(Given passage)

Remember Child Trust Funds, the more generous precursor of the Junior ISA?

I wouldn’t blame you for forgetting. Those halcyon days of 2005 when Gordon Brown felt able to hand the parents of three-year old children £500 towards their future almost feels like science-fiction now, post the financial crisis, post-austerity, post-Brexit, and mid-pandemic.

Nevertheless hand parents £500 to tax efficiently invest for their kids Brown did. And with the first Child Trust Fund (CTF) recipients turning 18 this year, next month will see small fortunes unlocked across the land.

Indeed the investment platform EQi says that while its average client’s CTF balance is £6,500, a few lucky mini-moguls are sitting on CTFs worth £200,000!

Parents could have topped up that initial £500 from the government with a massive £55,000 over the years, and presumably some did to generate these six-figure fortunes.

Either that or we have some new mini-Buffetts coming up…

The kids are alright

The average account is of course much smaller – there are an estimated 6.3 million CTFs in existence, holding perhaps £6bn in total. Of these EQi reckons 420,000 are about to mature, which sees the kids gain control of the purse strings.

(End Given passage)
(Dataset excerpts)

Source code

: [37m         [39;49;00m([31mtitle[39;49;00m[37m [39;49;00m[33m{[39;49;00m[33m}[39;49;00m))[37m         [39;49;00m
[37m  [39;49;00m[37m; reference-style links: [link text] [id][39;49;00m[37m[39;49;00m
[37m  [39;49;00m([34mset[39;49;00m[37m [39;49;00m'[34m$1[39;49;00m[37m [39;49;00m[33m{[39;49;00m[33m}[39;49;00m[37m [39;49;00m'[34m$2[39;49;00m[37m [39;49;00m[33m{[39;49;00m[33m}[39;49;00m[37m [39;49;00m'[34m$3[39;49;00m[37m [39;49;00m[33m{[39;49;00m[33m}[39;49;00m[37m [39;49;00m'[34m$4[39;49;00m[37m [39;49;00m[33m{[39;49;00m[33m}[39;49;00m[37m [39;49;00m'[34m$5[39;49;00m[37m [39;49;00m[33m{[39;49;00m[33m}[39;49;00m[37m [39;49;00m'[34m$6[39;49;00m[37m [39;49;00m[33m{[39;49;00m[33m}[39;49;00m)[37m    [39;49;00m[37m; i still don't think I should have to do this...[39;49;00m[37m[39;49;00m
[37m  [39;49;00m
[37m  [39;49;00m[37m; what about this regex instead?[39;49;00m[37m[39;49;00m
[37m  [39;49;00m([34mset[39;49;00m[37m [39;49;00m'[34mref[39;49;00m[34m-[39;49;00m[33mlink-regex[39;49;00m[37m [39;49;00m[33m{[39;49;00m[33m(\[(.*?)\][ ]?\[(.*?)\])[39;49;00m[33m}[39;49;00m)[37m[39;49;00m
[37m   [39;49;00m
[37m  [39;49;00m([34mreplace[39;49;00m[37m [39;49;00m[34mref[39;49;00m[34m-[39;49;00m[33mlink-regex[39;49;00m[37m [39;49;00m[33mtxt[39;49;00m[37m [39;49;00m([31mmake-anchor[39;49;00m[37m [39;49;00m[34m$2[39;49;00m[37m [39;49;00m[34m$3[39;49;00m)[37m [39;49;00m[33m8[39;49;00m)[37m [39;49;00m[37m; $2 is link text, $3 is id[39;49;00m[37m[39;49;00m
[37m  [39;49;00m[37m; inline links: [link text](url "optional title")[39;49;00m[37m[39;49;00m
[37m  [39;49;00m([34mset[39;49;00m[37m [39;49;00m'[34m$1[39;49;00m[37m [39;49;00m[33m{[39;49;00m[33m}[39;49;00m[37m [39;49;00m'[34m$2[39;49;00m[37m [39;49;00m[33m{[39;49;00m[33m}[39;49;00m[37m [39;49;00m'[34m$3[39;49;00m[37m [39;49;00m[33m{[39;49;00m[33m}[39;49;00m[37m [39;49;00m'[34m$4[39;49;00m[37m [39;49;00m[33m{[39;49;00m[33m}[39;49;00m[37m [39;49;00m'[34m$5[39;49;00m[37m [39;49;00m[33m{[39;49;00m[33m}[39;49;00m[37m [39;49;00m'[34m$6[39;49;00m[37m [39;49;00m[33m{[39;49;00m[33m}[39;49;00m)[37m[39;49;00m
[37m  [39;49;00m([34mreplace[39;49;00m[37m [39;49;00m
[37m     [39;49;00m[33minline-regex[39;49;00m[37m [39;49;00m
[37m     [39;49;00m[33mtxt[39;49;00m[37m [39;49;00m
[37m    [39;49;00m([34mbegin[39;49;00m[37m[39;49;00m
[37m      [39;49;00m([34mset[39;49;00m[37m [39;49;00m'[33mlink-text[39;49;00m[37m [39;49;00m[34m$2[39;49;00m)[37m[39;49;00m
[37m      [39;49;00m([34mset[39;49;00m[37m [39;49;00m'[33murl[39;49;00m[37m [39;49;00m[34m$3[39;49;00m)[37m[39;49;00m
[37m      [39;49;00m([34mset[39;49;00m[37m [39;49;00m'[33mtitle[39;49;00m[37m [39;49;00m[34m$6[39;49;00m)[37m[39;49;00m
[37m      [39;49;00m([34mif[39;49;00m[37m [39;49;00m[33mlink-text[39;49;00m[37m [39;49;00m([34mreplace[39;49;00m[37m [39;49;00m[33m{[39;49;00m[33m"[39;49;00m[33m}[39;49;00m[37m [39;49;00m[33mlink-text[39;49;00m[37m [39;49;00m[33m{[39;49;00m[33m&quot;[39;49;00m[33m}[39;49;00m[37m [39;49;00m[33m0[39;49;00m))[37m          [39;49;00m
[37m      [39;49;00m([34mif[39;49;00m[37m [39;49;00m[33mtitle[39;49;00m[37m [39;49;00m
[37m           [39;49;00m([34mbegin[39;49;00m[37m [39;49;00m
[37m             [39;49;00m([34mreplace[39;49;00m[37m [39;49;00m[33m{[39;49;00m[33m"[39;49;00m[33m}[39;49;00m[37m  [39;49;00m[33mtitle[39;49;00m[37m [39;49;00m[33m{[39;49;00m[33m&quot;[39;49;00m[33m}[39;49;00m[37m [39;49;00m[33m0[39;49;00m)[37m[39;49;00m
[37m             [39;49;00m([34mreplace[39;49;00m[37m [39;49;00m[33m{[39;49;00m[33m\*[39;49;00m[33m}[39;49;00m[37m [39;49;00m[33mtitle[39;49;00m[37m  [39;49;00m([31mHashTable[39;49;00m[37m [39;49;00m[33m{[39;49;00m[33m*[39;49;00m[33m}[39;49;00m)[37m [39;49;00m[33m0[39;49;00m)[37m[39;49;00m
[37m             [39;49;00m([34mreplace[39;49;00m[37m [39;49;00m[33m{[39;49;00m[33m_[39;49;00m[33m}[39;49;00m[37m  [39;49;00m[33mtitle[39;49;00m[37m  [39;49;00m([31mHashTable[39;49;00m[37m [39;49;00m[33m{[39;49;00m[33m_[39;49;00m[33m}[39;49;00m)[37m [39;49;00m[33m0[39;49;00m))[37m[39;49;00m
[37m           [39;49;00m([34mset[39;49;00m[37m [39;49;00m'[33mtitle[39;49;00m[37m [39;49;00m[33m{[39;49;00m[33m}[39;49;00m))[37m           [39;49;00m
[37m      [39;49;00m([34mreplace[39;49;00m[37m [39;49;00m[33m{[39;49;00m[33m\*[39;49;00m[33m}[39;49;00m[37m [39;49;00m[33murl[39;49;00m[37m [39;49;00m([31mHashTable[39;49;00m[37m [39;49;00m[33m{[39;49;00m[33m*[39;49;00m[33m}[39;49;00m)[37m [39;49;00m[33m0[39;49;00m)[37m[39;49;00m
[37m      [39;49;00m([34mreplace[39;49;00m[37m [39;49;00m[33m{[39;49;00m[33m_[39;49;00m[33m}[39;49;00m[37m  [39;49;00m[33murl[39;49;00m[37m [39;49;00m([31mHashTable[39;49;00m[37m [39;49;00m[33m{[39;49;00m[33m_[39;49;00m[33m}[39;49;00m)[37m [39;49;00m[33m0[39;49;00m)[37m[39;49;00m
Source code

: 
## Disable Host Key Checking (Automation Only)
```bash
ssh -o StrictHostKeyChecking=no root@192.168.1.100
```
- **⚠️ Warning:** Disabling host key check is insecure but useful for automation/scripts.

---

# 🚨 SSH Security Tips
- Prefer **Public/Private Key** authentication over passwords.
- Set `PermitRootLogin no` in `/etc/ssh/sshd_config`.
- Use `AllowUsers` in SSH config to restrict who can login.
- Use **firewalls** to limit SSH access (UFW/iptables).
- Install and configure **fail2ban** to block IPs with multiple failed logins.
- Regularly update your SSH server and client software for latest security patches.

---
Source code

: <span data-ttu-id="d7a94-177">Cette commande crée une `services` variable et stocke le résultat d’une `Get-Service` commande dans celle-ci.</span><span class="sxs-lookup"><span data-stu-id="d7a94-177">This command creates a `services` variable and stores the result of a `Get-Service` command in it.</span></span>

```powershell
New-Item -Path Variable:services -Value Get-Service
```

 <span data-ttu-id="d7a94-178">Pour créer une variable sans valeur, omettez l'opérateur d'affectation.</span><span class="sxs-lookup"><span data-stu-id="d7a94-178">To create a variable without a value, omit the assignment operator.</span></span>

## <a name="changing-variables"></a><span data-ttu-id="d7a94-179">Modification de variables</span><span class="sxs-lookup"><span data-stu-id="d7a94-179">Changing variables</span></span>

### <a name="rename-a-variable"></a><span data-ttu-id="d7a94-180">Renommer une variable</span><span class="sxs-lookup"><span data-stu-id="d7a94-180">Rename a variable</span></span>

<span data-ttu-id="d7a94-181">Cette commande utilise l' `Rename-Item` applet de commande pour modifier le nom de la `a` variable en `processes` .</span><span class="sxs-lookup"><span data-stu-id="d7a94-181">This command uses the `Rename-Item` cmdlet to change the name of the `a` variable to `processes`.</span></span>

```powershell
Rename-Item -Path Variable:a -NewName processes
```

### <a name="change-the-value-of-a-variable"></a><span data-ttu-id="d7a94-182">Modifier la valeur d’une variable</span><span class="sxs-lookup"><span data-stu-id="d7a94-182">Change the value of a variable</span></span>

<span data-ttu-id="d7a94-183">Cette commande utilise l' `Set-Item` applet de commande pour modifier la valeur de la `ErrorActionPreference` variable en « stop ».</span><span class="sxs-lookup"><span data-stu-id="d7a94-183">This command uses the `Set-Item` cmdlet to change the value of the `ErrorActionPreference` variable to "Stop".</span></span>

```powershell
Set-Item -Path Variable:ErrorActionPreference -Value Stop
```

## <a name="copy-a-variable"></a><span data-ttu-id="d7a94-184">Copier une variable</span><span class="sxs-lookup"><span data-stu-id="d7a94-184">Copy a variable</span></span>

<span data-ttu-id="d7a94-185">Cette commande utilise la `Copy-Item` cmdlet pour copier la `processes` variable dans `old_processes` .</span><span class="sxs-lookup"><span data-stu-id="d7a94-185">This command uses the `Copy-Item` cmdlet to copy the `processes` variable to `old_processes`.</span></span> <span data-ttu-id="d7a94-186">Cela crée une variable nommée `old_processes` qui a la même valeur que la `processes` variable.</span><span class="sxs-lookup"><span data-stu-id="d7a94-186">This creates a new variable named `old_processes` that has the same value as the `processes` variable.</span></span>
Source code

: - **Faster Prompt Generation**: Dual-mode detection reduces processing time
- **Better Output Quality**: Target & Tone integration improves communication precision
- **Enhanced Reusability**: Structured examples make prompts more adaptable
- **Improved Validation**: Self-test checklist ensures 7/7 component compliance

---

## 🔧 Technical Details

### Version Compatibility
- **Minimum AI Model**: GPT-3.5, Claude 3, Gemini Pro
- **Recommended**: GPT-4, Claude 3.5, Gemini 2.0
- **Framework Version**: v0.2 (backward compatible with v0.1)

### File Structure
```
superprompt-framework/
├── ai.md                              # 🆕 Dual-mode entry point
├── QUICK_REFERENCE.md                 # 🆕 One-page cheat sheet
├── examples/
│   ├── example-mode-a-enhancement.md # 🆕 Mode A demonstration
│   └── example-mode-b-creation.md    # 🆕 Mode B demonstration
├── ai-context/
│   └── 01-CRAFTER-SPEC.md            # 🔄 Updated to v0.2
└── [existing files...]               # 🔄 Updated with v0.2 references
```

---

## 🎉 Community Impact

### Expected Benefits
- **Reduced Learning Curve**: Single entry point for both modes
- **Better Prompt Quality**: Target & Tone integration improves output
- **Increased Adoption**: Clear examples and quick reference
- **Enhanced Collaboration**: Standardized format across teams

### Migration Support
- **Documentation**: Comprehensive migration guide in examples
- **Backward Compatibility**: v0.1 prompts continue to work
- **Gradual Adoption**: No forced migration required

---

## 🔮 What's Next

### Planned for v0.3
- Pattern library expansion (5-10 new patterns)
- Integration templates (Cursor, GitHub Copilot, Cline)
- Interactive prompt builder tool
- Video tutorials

(End Dataset excerpts)

What you have to do >> Retype the part of the Child Trust Fund article starting at "I wouldn’t blame" and ending at "CTFs worth £200,000!". This data was taken from a different source than the article.

Solution >>
I wouldn’t blame you for forgetting. Those halcyon days of 2005 when Gordon Brown felt able to hand the parents of three-year old children £500 towards their future almost feels like science-fiction now, post the financial crisis, post-austerity, post-Brexit, and mid-pandemic.

Nevertheless hand parents £500 to tax efficiently invest for their kids Brown did. And with the first Child Trust Fund (CTF) recipients turning 18 this year, next month will see small fortunes unlocked across the land.

Indeed the investment platform EQi says that while its average client’s CTF balance is £6,500, a few lucky mini-moguls are sitting on CTFs worth £200,000!